EXERCISE DETAILS
Scan the records below for the line containing "focal_35mm: 72" and the line containing "exposure_s: 1/120". Copy both, plus every line between, exactly.

(Extracted records)
= Beginning of Section =
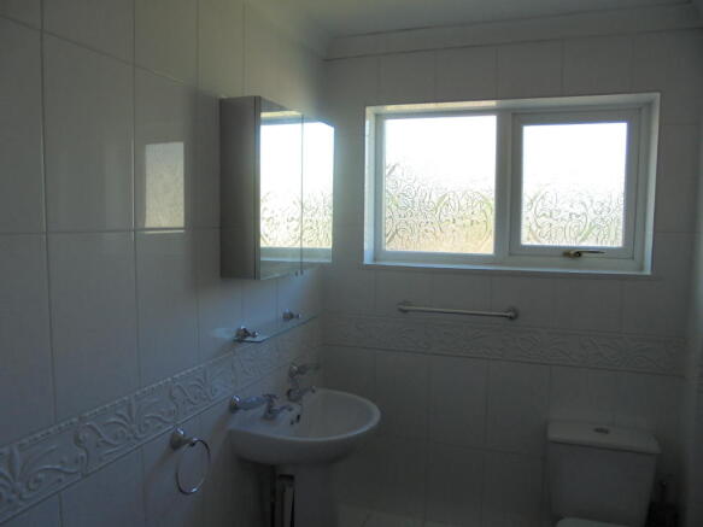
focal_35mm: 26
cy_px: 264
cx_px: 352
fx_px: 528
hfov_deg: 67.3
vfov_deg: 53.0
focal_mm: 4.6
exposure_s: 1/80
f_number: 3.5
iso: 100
= End of Section =
= Beginning of Section =
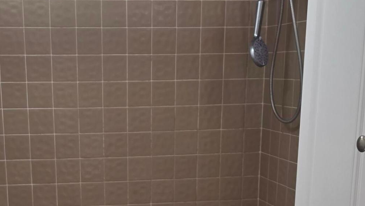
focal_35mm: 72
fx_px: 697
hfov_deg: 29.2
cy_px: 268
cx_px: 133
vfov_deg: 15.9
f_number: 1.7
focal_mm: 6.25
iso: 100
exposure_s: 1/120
= End of Section =
WORKED SOLUTION
focal_35mm: 72
fx_px: 697
hfov_deg: 29.2
cy_px: 268
cx_px: 133
vfov_deg: 15.9
f_number: 1.7
focal_mm: 6.25
iso: 100
exposure_s: 1/120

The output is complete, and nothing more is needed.